The Ministry of Business, Innovation & Employment has come under fire from tourism leaders after slashing its estimate of international tourism spending by nearly $1bn.
The revision has seen $910m wiped from foreign spending figures for the year to October 2017, with MBIE reducing its original assessment by 8% to $10.5bn.
The Tasman and West Coast regions have been hit the hardest with foreign tourist spending estimates dropping sharply by 15% and 14% respectively. The two regions often topped MBIE’s table of Monthly Regional Tourism Estimates (MRTEs) for spending growth last year.
Chief executive of Tourism West Coast, Jim Little, said MBIE had produced a disruptive revision that made it difficult for regional tourism organisations to plan.
“Quite frankly, the tourism industry is up the creek without a paddle as far as meaningful data is concerned,” said Little.

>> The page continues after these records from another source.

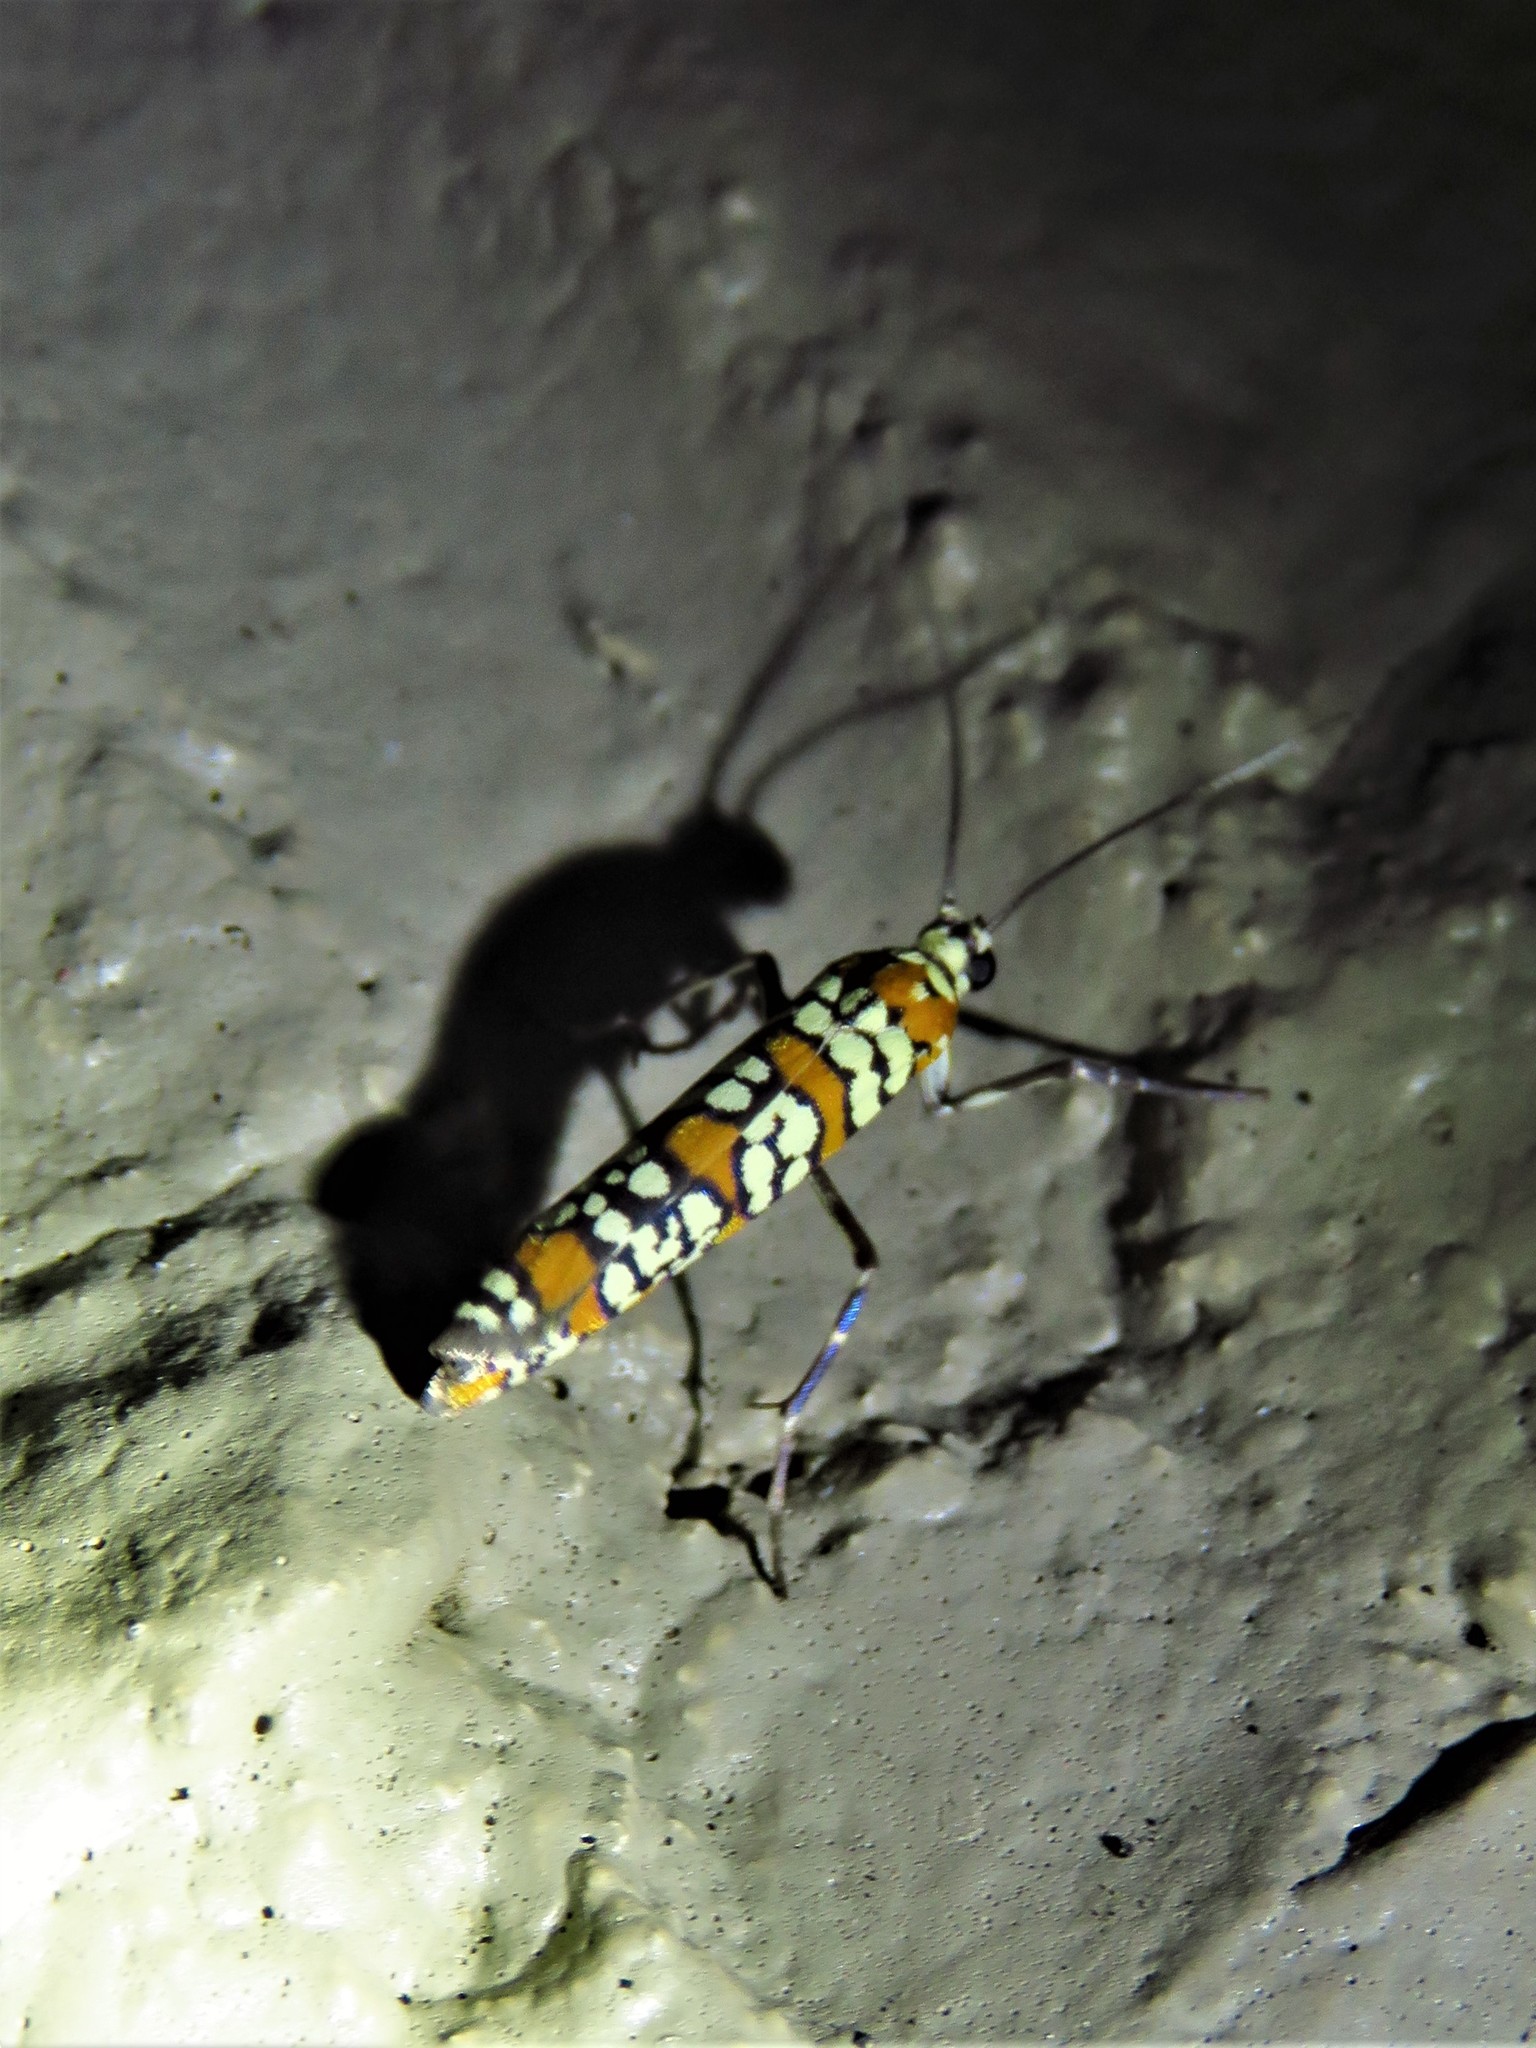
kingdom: Animalia
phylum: Arthropoda
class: Insecta
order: Lepidoptera
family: Attevidae
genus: Atteva
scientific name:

“The problem is, if your data is invalid or compromised like this then it is very hard to do any meaningful strategic planning. This needs to be resolved and it needs to be resolved quickly.”
Mark Rawson, chief executive of the Nelson RDA, which covers the Tasman tourism region, said the revision was confusing for the industry.
“We have to get this sorted out because we all use this information to assist building trust and confidence in the industry and it’s vital that it’s well understood,” said Rawson.
MBIE uses Stats NZ’s annual Tourism Satellite Account (TSA), which was last released in December, to annually revise its MRTEs figures, which are based on electronic card data.
However, the TSA’s foreign spending estimates are informed by MBIE’s quarterly International Visitor Survey, which Stats NZ is reviewing because of industry concerns over its accuracy. MBIE is also reviewing its Tourism Data Domain Plan, which was published in November 2011, to see if it can improve its tourism data collections.
In an Information on Improvements document released yesterday to help explain the latest estimates, MBIE conceded this year’s revision was a relatively large one and said it was “looking for ways to improve the methodology and accuracy of the MRTEs”.
“In the near future, our focus is likely to be on exploring options to minimise the disruption to users caused by large annual revisions, as has happened in this case.”
Charlie Ives, executive director of Regional Tourism NZ, said MBIE’s reduction of international spending estimates by 8% for the October year was “quite a drop”.
“We’re concerned because the MRTEs are what regional tourism organisations use when they report to their stakeholders and it’s usually local government that is the funder of most RTOs,” said Ives.
“When RTOs go back to their funders and say, ‘sorry, we got it wrong’, then that’s a cause for concern.”
Ives said it was important to note that international spending was increasing, just not by as much as MBIE originally estimated if its latest revision is to be believed.
In that revision, MBIE pushed domestic spending up by $540m or 3% for the year to October with the largest changes in the Auckland and Nelson regions – both up 4.7%.
The MRTEs are created using a base of electronic card transaction data.
“However, the raw data provided is only partial, and excludes many parts of tourism spend, such as cash spending and products that are purchased online before arriving in New Zealand,” said MBIE in its explanation of the revised figures.
“Because of this, we align the MRTE totals to the more complete picture of tourism spending in the Tourism Satellite Account. This allows the MRTEs to estimate total tourism spending.”
MRTEs from October 2017 onwards will be aligned with the latest TSA.